Records drawn from a dataset
==================================================

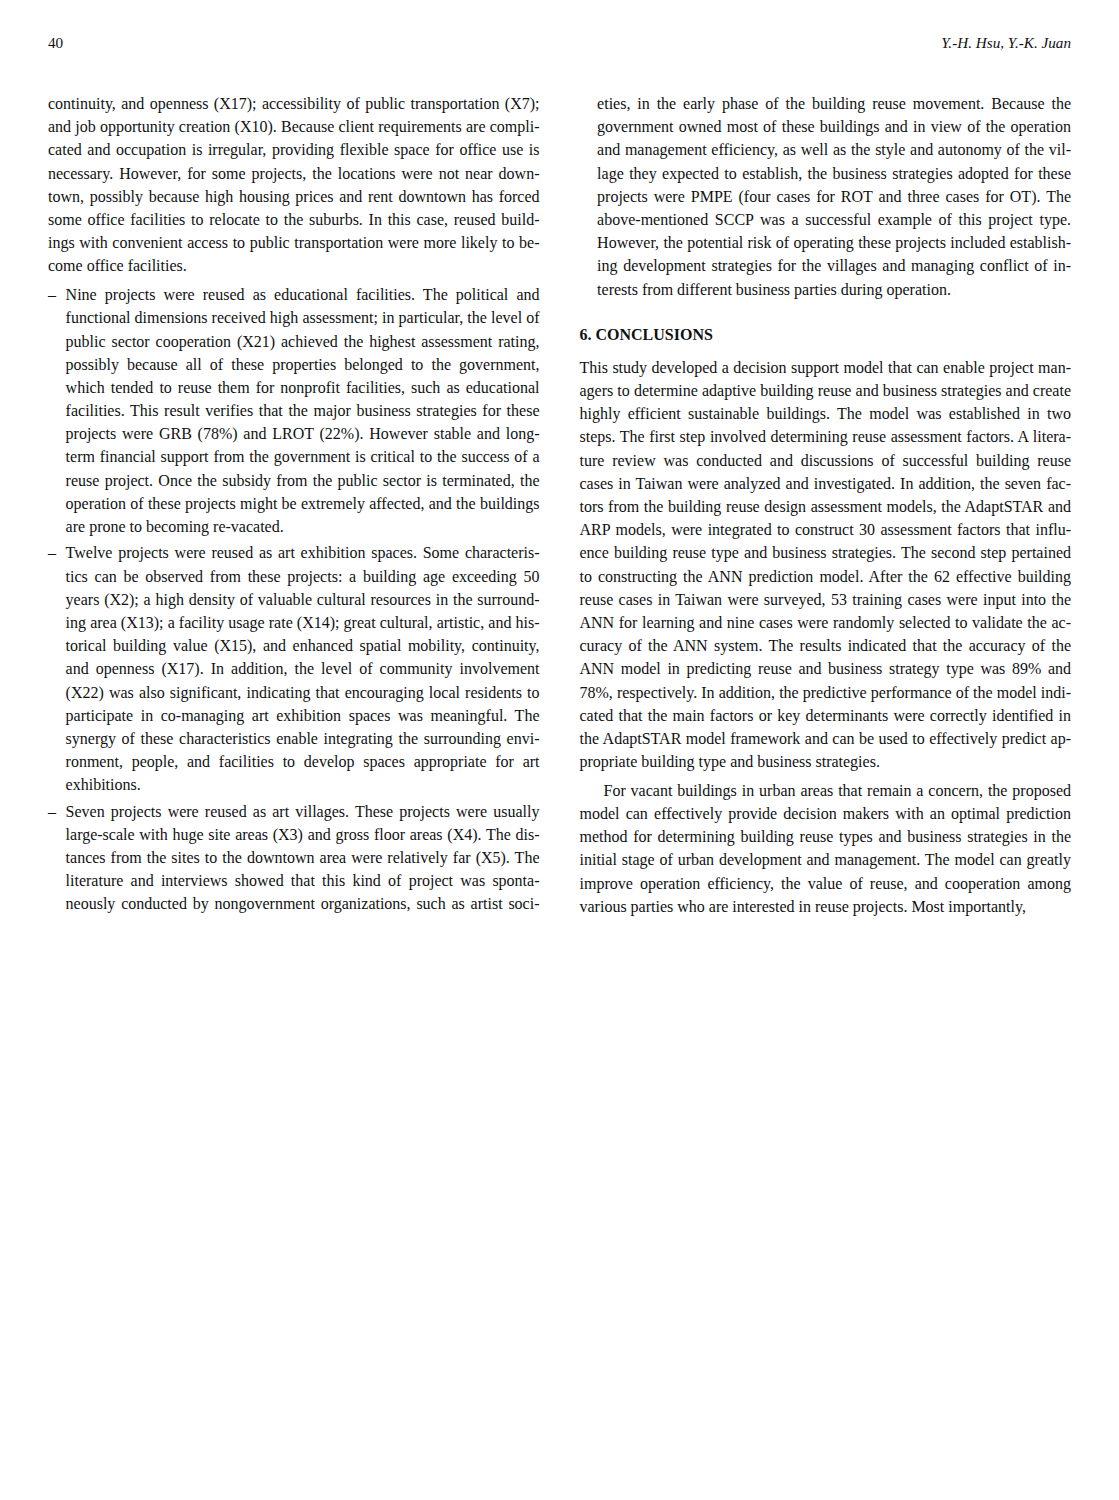40 Y.-H. Hsu, Y.-K. Juan
continuity, and openness (X17); accessibility of public transportation (X7); and job opportunity creation (X10). Because client requirements are complicated and occupation is irregular, providing flexible space for office use is necessary. However, for some projects, the locations were not near downtown, possibly because high housing prices and rent downtown has forced some office facilities to relocate to the suburbs. In this case, reused buildings with convenient access to public transportation were more likely to become office facilities.
Nine projects were reused as educational facilities. The political and functional dimensions received high assessment; in particular, the level of public sector cooperation (X21) achieved the highest assessment rating, possibly because all of these properties belonged to the government, which tended to reuse them for nonprofit facilities, such as educational facilities. This result verifies that the major business strategies for these projects were GRB (78%) and LROT (22%). However stable and long-term financial support from the government is critical to the success of a reuse project. Once the subsidy from the public sector is terminated, the operation of these projects might be extremely affected, and the buildings are prone to becoming re-vacated.
Twelve projects were reused as art exhibition spaces. Some characteristics can be observed from these projects: a building age exceeding 50 years (X2); a high density of valuable cultural resources in the surrounding area (X13); a facility usage rate (X14); great cultural, artistic, and historical building value (X15), and enhanced spatial mobility, continuity, and openness (X17). In addition, the level of community involvement (X22) was also significant, indicating that encouraging local residents to participate in co-managing art exhibition spaces was meaningful. The synergy of these characteristics enable integrating the surrounding environment, people, and facilities to develop spaces appropriate for art exhibitions.
Seven projects were reused as art villages. These projects were usually large-scale with huge site areas (X3) and gross floor areas (X4). The distances from the sites to the downtown area were relatively far (X5). The literature and interviews showed that this kind of project was spontaneously conducted by nongovernment organizations, such as artist societies, in the early phase of the building reuse movement. Because the government owned most of these buildings and in view of the operation and management efficiency, as well as the style and autonomy of the village they expected to establish, the business strategies adopted for these projects were PMPE (four cases for ROT and three cases for OT). The above-mentioned SCCP was a successful example of this project type. However, the potential risk of operating these projects included establishing development strategies for the villages and managing conflict of interests from different business parties during operation.
6. Conclusions
This study developed a decision support model that can enable project managers to determine adaptive building reuse and business strategies and create highly efficient sustainable buildings. The model was established in two steps. The first step involved determining reuse assessment factors. A literature review was conducted and discussions of successful building reuse cases in Taiwan were analyzed and investigated. In addition, the seven factors from the building reuse design assessment models, the AdaptSTAR and ARP models, were integrated to construct 30 assessment factors that influence building reuse type and business strategies. The second step pertained to constructing the ANN prediction model. After the 62 effective building reuse cases in Taiwan were surveyed, 53 training cases were input into the ANN for learning and nine cases were randomly selected to validate the accuracy of the ANN system. The results indicated that the accuracy of the ANN model in predicting reuse and business strategy type was 89% and 78%, respectively. In addition, the predictive performance of the model indicated that the main factors or key determinants were correctly identified in the AdaptSTAR model framework and can be used to effectively predict appropriate building type and business strategies.
For vacant buildings in urban areas that remain a concern, the proposed model can effectively provide decision makers with an optimal prediction method for determining building reuse types and business strategies in the initial stage of urban development and management. The model can greatly improve operation efficiency, the value of reuse, and cooperation among various parties who are interested in reuse projects. Most importantly,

==================================================

Problem statement >> Show all lines in the entries above where the string "model" appears.

Completed task >>
This study developed a decision support model that can enable project managers to determine adaptive building reuse and business strategies and create highly efficient sustainable buildings. The model was established in two steps. The first step involved determining reuse assessment factors. A literature review was conducted and discussions of successful building reuse cases in Taiwan were analyzed and investigated. In addition, the seven factors from the building reuse design assessment models, the AdaptSTAR and ARP models, were integrated to construct 30 assessment factors that influence building reuse type and business strategies. The second step pertained to constructing the ANN prediction model. After the 62 effective building reuse cases in Taiwan were surveyed, 53 training cases were input into the ANN for learning and nine cases were randomly selected to validate the accuracy of the ANN system. The results indicated that the accuracy of the ANN model in predicting reuse and business strategy type was 89% and 78%, respectively. In addition, the predictive performance of the model indicated that the main factors or key determinants were correctly identified in the AdaptSTAR model framework and can be used to effectively predict appropriate building type and business strategies.
For vacant buildings in urban areas that remain a concern, the proposed model can effectively provide decision makers with an optimal prediction method for determining building reuse types and business strategies in the initial stage of urban development and management. The model can greatly improve operation efficiency, the value of reuse, and cooperation among various parties who are interested in reuse projects. Most importantly,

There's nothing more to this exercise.